Eğitim-Sen Yürütme Kurulu adına basın açıklamasını okuyan Sinan Muşlu, Cizre’de bodrum katında günlerce mahsur kalan yaralılara yapılan saldırıyı kınadıklarını belirterek barış için her geçen gün geç kalındığını barış için daha fazla ses çıkarmak, barış için akademisyenlerin sesine kulak vermek gerektiğini söyledi. “Bugüne dek AKP’nin izlediği politikalar Türkiye’yi giderek özgürlüklerin kısıtlanması müzakerelerin buzdolabına demokrasinin rafa kaldırıldığı faşizan uygulamaların yaygınlaştığı bir ülke durumuna sürüklemiştir. YÖK savaş politikalarının yanında durarak kurucularına ve siyasi iktidara bir kez daha vefa burcunun ödemiştir. Rektörlüğe Ahmet Çamsarı geldiğinden bu yana üyelerimizin de bulunduğu birçok idari personel üzerinde sürgün baskısı kurulmuştur. Çok sayıda taşeron işçi işten çıkarılmıştır. Hakkında yandaş kadrolaşma gittiği, özellikle muhalif sendikalı kesimi ve Alevi işçileri hedef aldığı iddiaları da olan MEÜ Rektörlüğü YÖK’ün çağrısı üzerine vazifeye koşmuş Yrd. Dç. Dr Mustafa Şener ve Yrd. Dç. Dr Yasemin Karaca’nın görevlerine hukuksuzca son vermiştir.” dedi. Eğitim-Sen olarak tüm güçleriyle akademisyenlerin yanında olduklarını, tarihte pek çok baskı soruşturma sürgün gözaltı ve ölümlerle sınanmış bir sendika olarak bugün de baskılara boyun eğmeyeceklerini, barışın, insan haklarının, eşitliğin ve özgürlüğün savunucusu olmaya devam edeceklerini belirterek sözlerini tamamladı.
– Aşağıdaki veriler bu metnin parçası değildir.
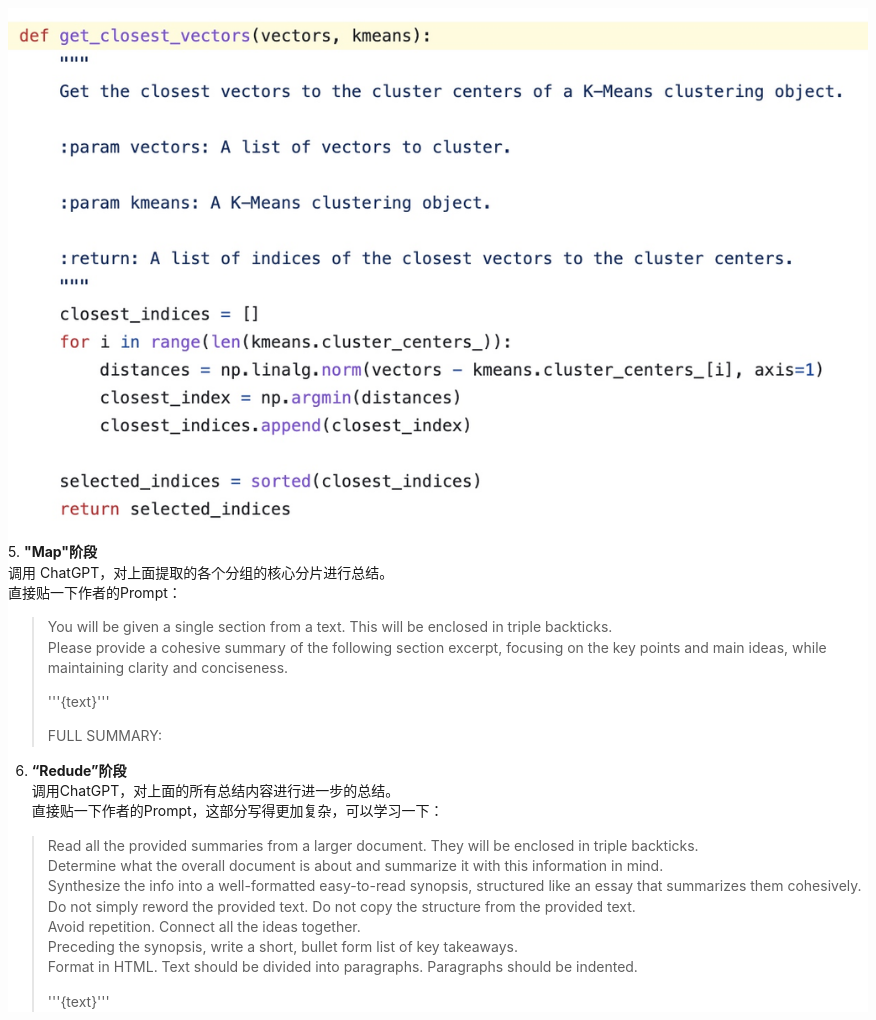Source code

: ![](./assets/16864074436171.jpg)  
5. **"Map"阶段**  
调用 ChatGPT，对上面提取的各个分组的核心分片进行总结。  
直接贴一下作者的Prompt：  
> You will be given a single section from a text. This will be enclosed in triple backticks.  
> Please provide a cohesive summary of the following section excerpt, focusing on the key points and main ideas, while maintaining clarity and conciseness.  
>  
> '''{text}'''  
>  
> FULL SUMMARY:  
  
6. **“Redude”阶段**  
调用ChatGPT，对上面的所有总结内容进行进一步的总结。  
直接贴一下作者的Prompt，这部分写得更加复杂，可以学习一下：  
  
> Read all the provided summaries from a larger document. They will be enclosed in triple backticks.   
> Determine what the overall document is about and summarize it with this information in mind.  
> Synthesize the info into a well-formatted easy-to-read synopsis, structured like an essay that summarizes them cohesively.   
> Do not simply reword the provided text. Do not copy the structure from the provided text.  
> Avoid repetition. Connect all the ideas together.  
> Preceding the synopsis, write a short, bullet form list of key takeaways.  
> Format in HTML. Text should be divided into paragraphs. Paragraphs should be indented.   
>  
> '''{text}'''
Adana Baro Başkanı “ölüm haberlerine, kana gözyaşına hepimizin kanıksatıldığı bu süreç içerisinde kanın daha fazla akmaması için 1128 akademisyen bu konulardaki saptamalarını dile getirdi. Kaçak sarayın sakini tarafından ve onun yönlendirdiği medyası tarafından bir linç kampanyası başlatıldı. Akan kanın sorumlusu kendileri oldukları için böyle tepki veriyorlar. Aydın müsveddeleri diyerek itibarsızlaştırdığı akademisyenleri, artık kapıları işaretlenerek direk hedef haline getirdiler. Akademik özgürlük ve üniversite özerkliği yama bohçası haline gelmiş 1982 anayasasında bile dile getirmiştir. Bu toplumdaki kimse siyasi iktidar gibi düşünmek zorunda değildir. Başlatılmış olan bu soruşturmaların hiçbirinde hukuki bir dayanak yoktur. Soruşturmalar derhal çekilmelidir. Kimse çalışma özgürlüğünü ve çalışırken sağlanması gereken iş barışı ortamını; yakalamış olduğu sıfatla kaldırmaya hakkı yoktur.” sözleriyle akademisyenlere yapılan hukuksuzluğu dile getirdi.
Basın açıklaması ‘Savaşa Hayır barış hemen şimdi’ sloganıyla son buldu.